Para la generación de Zelada, Gerardo Chávez era un ejemplo por seguir. Su triunfo internacional y el respeto mayoritario que tenía en el Perú. Y que todavía mantiene. Pero a cada generación lo suyo. Y resulta que los nuevos trujillanos quieren vivir lejos de influencias y dependencias.
Hurgan, como todos, en el pasado para traerlos al presente, pero no para copiarlos sino para reinventarlos. Para él, por ejemplo, la inclusión de personas al interior de la arquitectura tiene una intención similar a la de Caspar David Friedrich, un hombre del romanticismo alemán del siglo XIX donde los cuerpos mínimos se fundían en la vastedad del paisaje. Sin embargo, tengo la convicción de que estos cuerpos en el mundo de cemento entorpecen la visión de la arquitectura y, salvo excepciones, su ubicación es acertada. Preferiría ser el habitante solitario de ese mundo espectral que él ha sabido conseguir particularmente en esta muestra, donde, admito, hay una obra mayor de una mujer mirando a la playa, donde la integración entre humanidad y naturaleza es perfecta.
Esta página no está basada en una crítica de arte sino en una larga conversación con Zelada, un hombre inteligente que tiene muy claro su rol como artista en esta sociedad. Sabe lo que quiere y está seguro de hacerlo.
Se trata de un artista que sabe sustentar muy bien sus ideas sin necesidad de curador alguno. Veamos un fragmento de su texto para comprobarlo: “El paisaje es el espacio delimitado por la mirada del hombre, aquel trozo o recorte de realidad visual que conforma un horizonte efímero o duradero. Su condición no se hace evidente hasta que el hombre lo percibe como tal. Es el resultado de un proceso mental profundamente arraigado en nosotros.”

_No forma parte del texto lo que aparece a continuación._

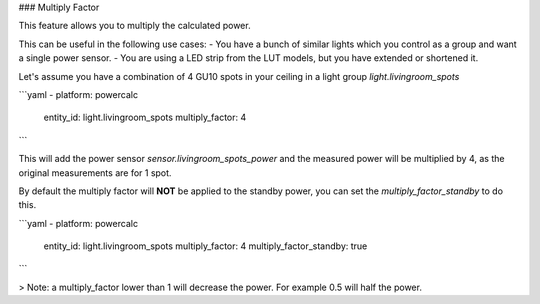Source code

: ### Multiply Factor

This feature allows you to multiply the calculated power.

This can be useful in the following use cases:
- You have a bunch of similar lights which you control as a group and want a single power sensor.
- You are using a LED strip from the LUT models, but you have extended or shortened it.

Let's assume you have a combination of 4 GU10 spots in your ceiling in a light group `light.livingroom_spots`

```yaml
- platform: powercalc
  entity_id: light.livingroom_spots
  multiply_factor: 4
```

This will add the power sensor `sensor.livingroom_spots_power` and the measured power will be multiplied by 4, as the original measurements are for 1 spot.

By default the multiply factor will **NOT** be applied to the standby power, you can set the `multiply_factor_standby` to do this.

```yaml
- platform: powercalc
  entity_id: light.livingroom_spots
  multiply_factor: 4
  multiply_factor_standby: true
```

> Note: a multiply_factor lower than 1 will decrease the power. For example 0.5 will half the power.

Admiro además su decisión de asumir riesgos haciendo obras que difícilmente tendrán aceptación masiva en un mercado tan conservador y, paradójicamente, tan esnob como el nuestro. En La Galería además de pinturas hay experiencias con transfers –impresiones digitales sobre papel– las cuales pega a una tela cubierta de pasta a la cual se adhiere la imagen impresa, pero con imprecisiones. Es allí que inicia entonces su proceso pictórico de trabajar la imagen residual completando un proceso digital que finalmente se trasforma en obra de un hombre que ha invertido el proceso para llevarlo a la pintura. Los resultados son cuadros melancólicos y demandantes, y terminan siendo un registro alucinado de nuestra realidad.
Como casi todos los artistas que trabajan la figuración en nuestros días Zelada toma como punto de partida a la fotografía para reinventar la ciudad. Esto no hace de él un fotorrealista tipo Richter, por ejemplo, pues él altera los resultados y combina fragmentos de imágenes para crear una nueva Lima virtual. Una construcción de la mente que solo es posible encontrar en nuestros delirios.